**PAGE EXTRACT:**
Question

A non-conducting ring of radius $R$ having uniformly distributed charge $Q$ starts rotating about $x-x'$ axis passing through diameter with an angular acceleration $\alpha $ , as shown in the figure. Another small conducting ring having radius $a$ $\left(a \ll R\right)$ is kept fixed at the centre of bigger ring is such a way that axis $xx'$ is passing through its centre and perpendicular to its plane. If the resistance of small ring is $r=1 \, \Omega ,$ find the induced current in it in $ampere$ .

(Given $q=\frac{16 \times 1 0^{2}}{\mu _{0}} \, C,$ $R=1 \, m, \, a \, = \, 0.1 \, m$ , $\alpha =8 \, rad \, s^{- 2}$ )

**PROVIDED INFORMATION:**
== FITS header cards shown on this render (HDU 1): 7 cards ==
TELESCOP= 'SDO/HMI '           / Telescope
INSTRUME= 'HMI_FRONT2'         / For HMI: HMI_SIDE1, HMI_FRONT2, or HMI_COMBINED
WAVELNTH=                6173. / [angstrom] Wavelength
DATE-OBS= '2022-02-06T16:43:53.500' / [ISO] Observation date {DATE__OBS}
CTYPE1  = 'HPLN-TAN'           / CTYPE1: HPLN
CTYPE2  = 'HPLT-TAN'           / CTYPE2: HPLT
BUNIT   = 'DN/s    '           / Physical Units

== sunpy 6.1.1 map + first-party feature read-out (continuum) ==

---

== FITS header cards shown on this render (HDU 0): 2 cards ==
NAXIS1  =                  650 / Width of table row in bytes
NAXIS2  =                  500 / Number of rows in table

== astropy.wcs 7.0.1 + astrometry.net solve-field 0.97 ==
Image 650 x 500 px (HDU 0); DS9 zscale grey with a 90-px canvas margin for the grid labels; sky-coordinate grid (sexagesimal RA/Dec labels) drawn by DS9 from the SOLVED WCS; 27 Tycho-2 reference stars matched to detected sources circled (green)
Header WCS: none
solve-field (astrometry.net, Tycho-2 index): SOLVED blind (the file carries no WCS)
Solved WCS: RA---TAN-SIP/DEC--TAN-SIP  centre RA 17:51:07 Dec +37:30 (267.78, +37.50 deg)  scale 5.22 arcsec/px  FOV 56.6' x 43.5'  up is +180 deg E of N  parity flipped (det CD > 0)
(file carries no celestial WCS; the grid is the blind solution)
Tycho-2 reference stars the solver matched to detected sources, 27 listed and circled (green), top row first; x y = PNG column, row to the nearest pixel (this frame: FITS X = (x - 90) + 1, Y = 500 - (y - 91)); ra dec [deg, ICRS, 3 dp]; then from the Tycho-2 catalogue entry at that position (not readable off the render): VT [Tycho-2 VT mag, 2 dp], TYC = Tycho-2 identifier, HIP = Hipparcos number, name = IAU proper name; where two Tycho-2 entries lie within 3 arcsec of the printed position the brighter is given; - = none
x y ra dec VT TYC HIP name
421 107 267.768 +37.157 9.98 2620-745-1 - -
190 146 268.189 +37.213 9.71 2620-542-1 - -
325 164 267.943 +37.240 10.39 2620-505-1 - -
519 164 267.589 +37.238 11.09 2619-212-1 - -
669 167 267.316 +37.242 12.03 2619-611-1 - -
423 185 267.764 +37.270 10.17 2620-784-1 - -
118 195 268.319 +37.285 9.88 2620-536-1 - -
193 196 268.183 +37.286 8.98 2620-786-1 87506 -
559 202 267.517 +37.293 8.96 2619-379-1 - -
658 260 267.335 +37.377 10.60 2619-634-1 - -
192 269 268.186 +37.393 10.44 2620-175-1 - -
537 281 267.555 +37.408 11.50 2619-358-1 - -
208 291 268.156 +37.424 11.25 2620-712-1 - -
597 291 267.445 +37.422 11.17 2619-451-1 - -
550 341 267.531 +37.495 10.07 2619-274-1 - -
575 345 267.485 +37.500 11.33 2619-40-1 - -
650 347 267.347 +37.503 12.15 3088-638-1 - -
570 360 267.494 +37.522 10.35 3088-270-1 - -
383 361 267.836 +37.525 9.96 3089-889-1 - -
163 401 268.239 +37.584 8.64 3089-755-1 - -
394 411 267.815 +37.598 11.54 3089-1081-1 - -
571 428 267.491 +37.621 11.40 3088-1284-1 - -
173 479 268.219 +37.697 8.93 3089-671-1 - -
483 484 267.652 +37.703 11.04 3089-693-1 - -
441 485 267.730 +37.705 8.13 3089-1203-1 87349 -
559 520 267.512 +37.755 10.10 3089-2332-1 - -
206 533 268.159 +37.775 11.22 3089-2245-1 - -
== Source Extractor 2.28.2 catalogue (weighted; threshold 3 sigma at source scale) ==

* * *

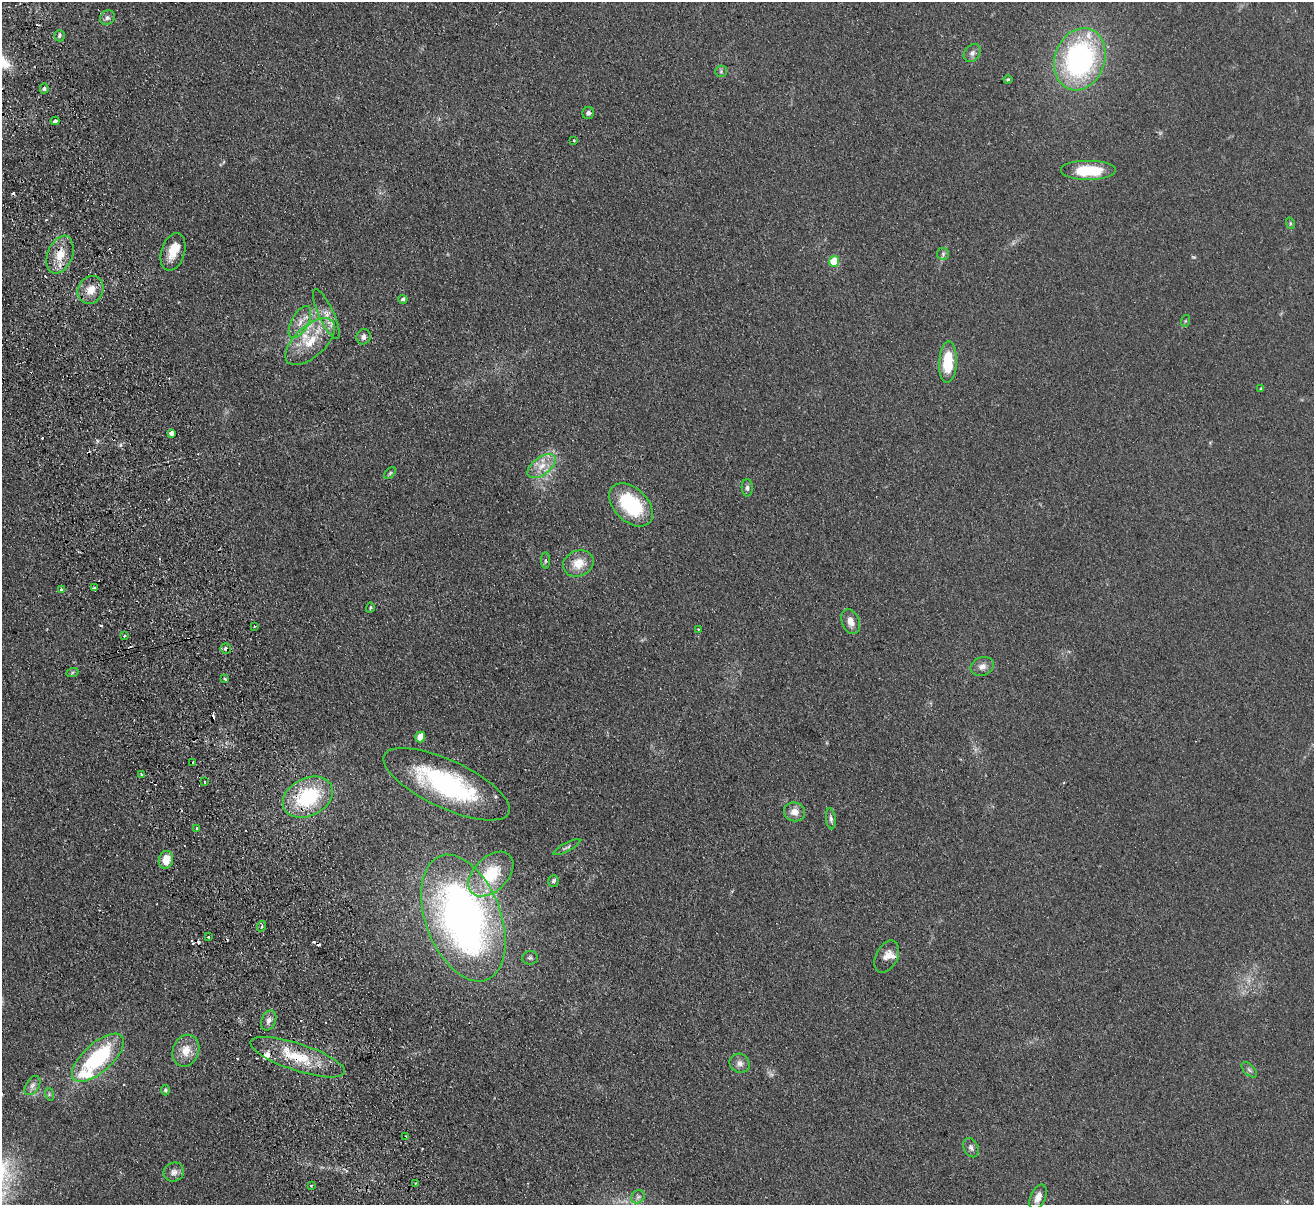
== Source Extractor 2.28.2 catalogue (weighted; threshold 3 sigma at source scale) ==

**TASKS AND EXERCISES:**
1. In the physics problem about the rotating charged ring, what resistance is given for the small ring?
2. Quote the physics problem about the rotating charged ring between "A non-conducting ring" and "in $ampere$ .", inclusive.
3. Continue the physics problem about the rotating charged ring from the point where it stops.

**EXPECTED ANSWERS:**
1. 1 Ω

2.
A non-conducting ring of radius $R$ having uniformly distributed charge $Q$ starts rotating about $x-x'$ axis passing through diameter with an angular acceleration $\alpha $ , as shown in the figure. Another small conducting ring having radius $a$ $\left(a \ll R\right)$ is kept fixed at the centre of bigger ring is such a way that axis $xx'$ is passing through its centre and perpendicular to its plane. If the resistance of small ring is $r=1 \, \Omega ,$ find the induced current in it in $ampere$ .

3.
Answer 1

$dq=\frac{q}{2 \pi R}.Rd\theta =\frac{q}{2 \pi }.d\theta $
$di=\frac{d q}{T}=\frac{q d \theta \omega }{2 \pi 2 \pi }$
$di=\frac{q \omega }{4 \pi ^{2}}.d\theta $
The magnetic field at O due to elementary ring is
$d B=\frac{\mu_{0} d i(R \sin \theta)^{2}}{2 R^{3}}$
$\displaystyle \int d B=\displaystyle \int _{0}^{\pi } \frac{\left(\mu \right)_{0} \left(sin\right)^{2} \theta }{2 R} \left(\frac{q \omega }{4 \left(\pi \right)^{2}}\right) d \theta $
$B=\frac{\mu _{0} q \omega }{16 \pi R}$
The flux of the magnetic field through the small ring
$\phi=B\pi a^{2}$
$\phi=\pi a^{2}.\frac{\mu _{0} q \omega }{16 \pi R}$
$\phi=\frac{\mu _{0} q \omega a^{2}}{16 R}$
$\left|\right.\epsilon \left|\right.=\left|\frac{d \phi}{d t}\right|$
$\left|\right.\epsilon \left|\right.=\frac{\mu _{0} q a^{2}}{16 R}\alpha $ .
$=8volt$
$i=\frac{8}{1}=8A$ .